Updated

When you're passionate about something, it can be hard to hold back from reacting without thinking.

A friend of a friend of a friend— that's the way it always starts— sent me an email saying that she had heard the new breakthrough drug, Ibrance, was only going to be available to a small number of women with advanced breast cancer. She had heard that to get approval from your insurance carrier and, of course, your doctor, you had to be in the first year of Stage 4 metastatic diagnosis. This would narrow the treatment population so totally that all the excitement over the drug would be gone.

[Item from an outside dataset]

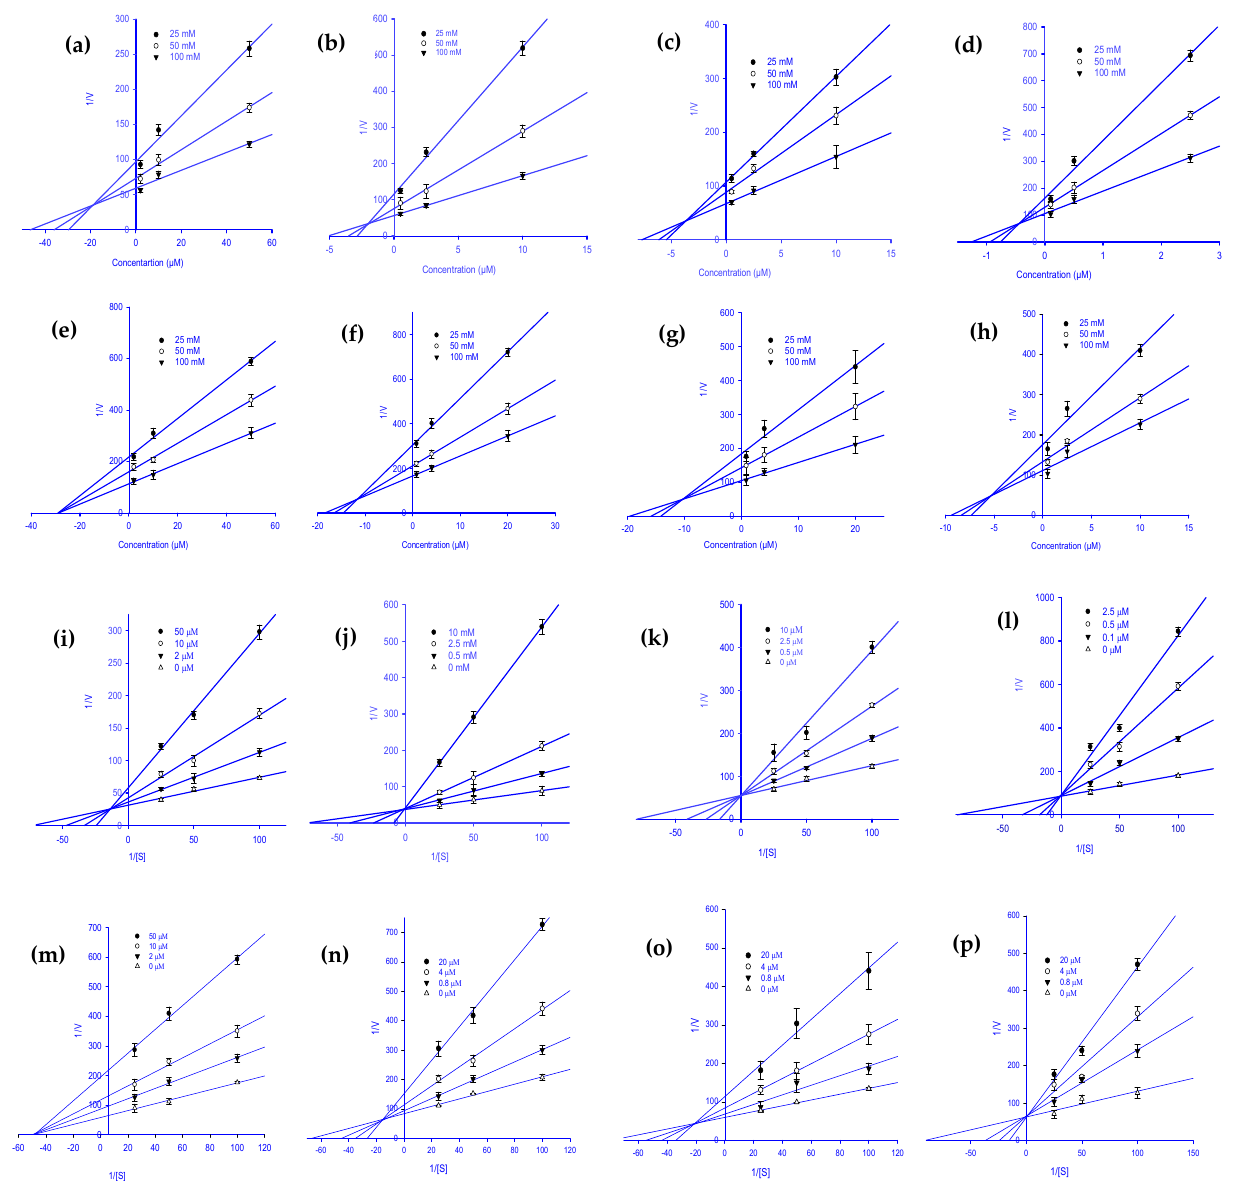
Figure 2. Dixon plots for RLAR inhibition by various ginsenoside derivatives. Protopanaxadiol ( a ), (20S) ginsenoside Rg3 ( b ), (20 R ) ginsenoside Rg3 ( c ), ginsenoside Rh2 ( d ), protopanaxatriol ( e ), ginsenoside Rf ( f ), (20 S ) ginsenoside Rg2 ( g ), and ginsenoside Rh1 ( h ) were tested in the presence of 25 mM (●), 50 mM ( ○ ), and 100 mM ( ▼ ) substrate ( DL -glyceraldehyde). Lineweaver-Burk plots for RLAR inhibition were analyzed in the presence of the following ginsenoside concentrations: 0 µM (Δ), 2 µM ( ▼ ), 10 µM ( ○ ), and 50 µM (●) for protopanaxadiol ( i ); 0 µM (Δ), 0.5 µM ( ▼ ), 2.5 µM ( ○ ), and 10 µM (●) for (20 S ) ginsenoside Rg3 ( j ); 0 µM (Δ), 0.5 µM ( ▼ ), 2.5 µM ( ○ ), and 10 µM (●) for (20 R ) ginsenoside Rg3 ( k ); 0 µM (Δ), 0.1 µM ( ▼ ), 0.5 µM ( ○ ), and 2.5 µM (●) for ginsenoside Rh2 ( l ); 0 µM (Δ), 2 µM ( ▼ ), 10 µM ( ○ ), and 50 µM (●) for protopanaxatriol ( m ); 0 µM (Δ), 0.8 µM ( ▼ ), 4 µM ( ○ ), and 20 µM (●) for ginsenoside Rf ( n ); 0 µM (Δ), 0.8 µM ( ▼ ), 4 µM ( ○ ), and 20 µM (●) for (20 S ) ginsenoside Rg2 ( o ); 0 µM (Δ), 0.5 µM ( ▼ ), 2.5 µM ( ○ ); and 10 µM (●) for ginsenoside Rh1 ( p ).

I was so freaked out that I sent out a massive email to my Board of Directors and influential friends to inform them of this disastrous news, asking for their help to buy a page in the New York Times to publicize our outrage.

I had not checked the facts. It was a passionate, knee-jerk reaction, and I was wrong.

Those of us who are Stage 4— which, as you know, means incurable— are desperate for drugs that will keep us alive. I have worked hard and for a long time raising money for the research to make this drug possible. To keep it from being available to any woman in my shoes was, well, there are not words for that.

Meeting with my oncologist set me straight.

This remarkable, breakthrough drug will be available to the largest group of women with metastatic breast cancer— women who are estrogen receptor positive.

Every year, 50,000 women will see their breast cancer become metastatic, and 30,000 of these women will be able to be treated with this drug, a targeted therapy that will kill the bad cells without affecting the good cells, a remarkable alternative to chemotherapy. It has shown remarkable success in trials in terms of controlling cancer with very few side effects.

Thank you to all of the scientists and researchers who are working so hard to find answers that can keep us alive and give us better quality of life than chemo. My doctors, John Glaspy and Dennis Slamon, at UCLA, are responsible for this breakthrough, and I am grateful for all they have done to keep us alive.